The mom is known for throwing lots of colored babies, and this guy is a really interesting color.  He's a red dun with the cremello gene, sometimes called a perlino dun.  It give his coat a very cool creamy, silvery look.  And of course the baby is hilarious to watch.  It took him minutes to figure out how to lie down, and he has the tendency to skip the trot and just move from a nice walk into a herky, jerky canter. 

After quite a few minutes with the baby, we found our guys way out in the big pasture.  Hopefully this is where they will be for the next five or more months.  Both of them were eating high on a hill fairly close to one another and the head mare.

But they were more than a little distracted today.  We think getting turned out into the big pasture, meeting the new baby, and not being quite as close to the herd while we rode them on the strip contributed to a little anxiety and aloofness.

For Bear it started as simply not listening very closely to my cues.  Instead he would look off in various directions.  Then he wouldn't stop.  It would take many steps and repeated asks on my part to get his feet to stop moving.  This is very un-Bear-like.  He loves to stop; it is one of his favorite things to do.

Since I couldn't get his attention by taking things slowly and asking nicely, I decided to move into some work.  So we trotted for a long time.  We went through some more complicated versions of a figure-eight that included extra turns at the cones, then we trotted up and down the strip, periodically adding turns and direction changes.  He was moving well, and sometimes he would relax into things and pay close attention to me, but there was always another distraction just around the corner.

After much trotting we moved into the lope.  Initially he was moving a little quick at the lope, but he was still inclined to drop it towards the top of the strip.  I would keep him moving in a trot for a little bit and then bring him back into the lope.  It was kind of like doing intervals, and I could tell from his breathing that he was working pretty hard.

Once we got a rhythm going his lope became very fast.  Coming up the strip I could feel his body level out and his haunches really dig in and accelerate.  This was by far the fastest I had ever gone on a horse.  Thankfully he was in control and actually listening to me at this point.  We'd hit the top of the strip near the farm equipment and he would slow into a very collected lope and ease into the turn, always dropping into a trot right when I asked him to.

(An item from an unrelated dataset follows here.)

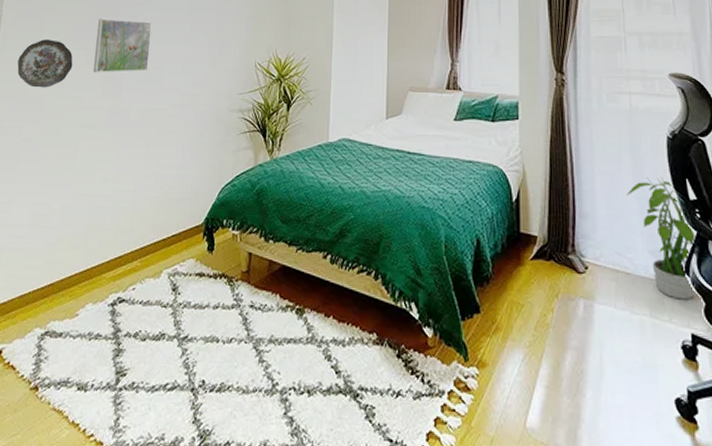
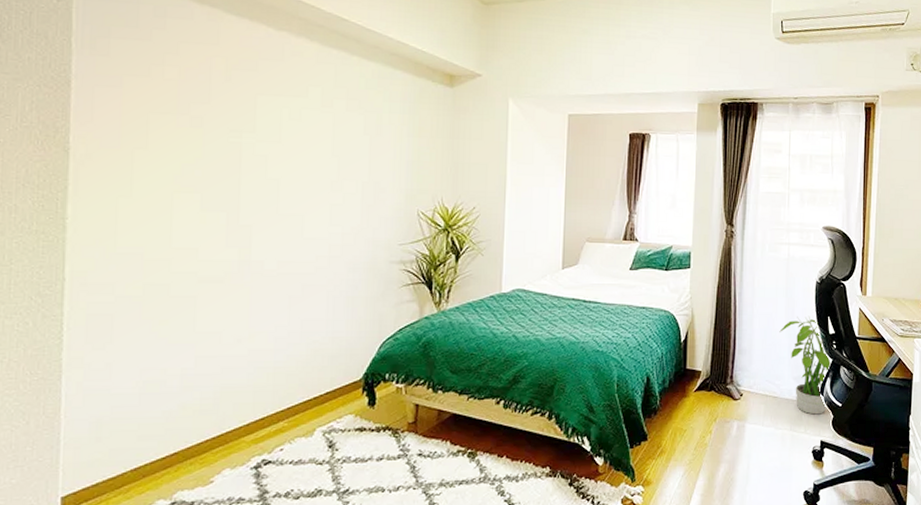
decorative plate: present [17,39,73,88] -> none [100,180,182,238]
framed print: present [93,19,152,73] -> none [211,157,287,221]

But after the loping sessions he would go right back to being distracted.  It was a little annoying.  He would also throw in some jigs and half-passes when I tried to bring him back down the strip.  I got through them and did my best to stay patient.  By this point we had been riding for quite a while, so I cooled him down and revisited his previous stopping problem.

I knew he wanted to be up by Steen and closer to the baby, so I walked him down the strip in the opposite direction.  While walking away from all the good stuff I would ask for a stop.  If it was bad, we kept walking away, if it was good I gave him praise and turned him towards home.  While walking towards home it was just the opposite, I'd turn him around for a bad stop and let him keep going if he gave me a good stop.  He figured it out after a few minutes, and this ended up being one of the better parts of our ride.

After the ride Bear was super excited to lounge at the hitching post and fall asleep.  Robin and I alternated grooming our guys and watching the baby.  It is going to be fun to watch him grow up.  It definitely has us more excited to get a young horse of our own someday.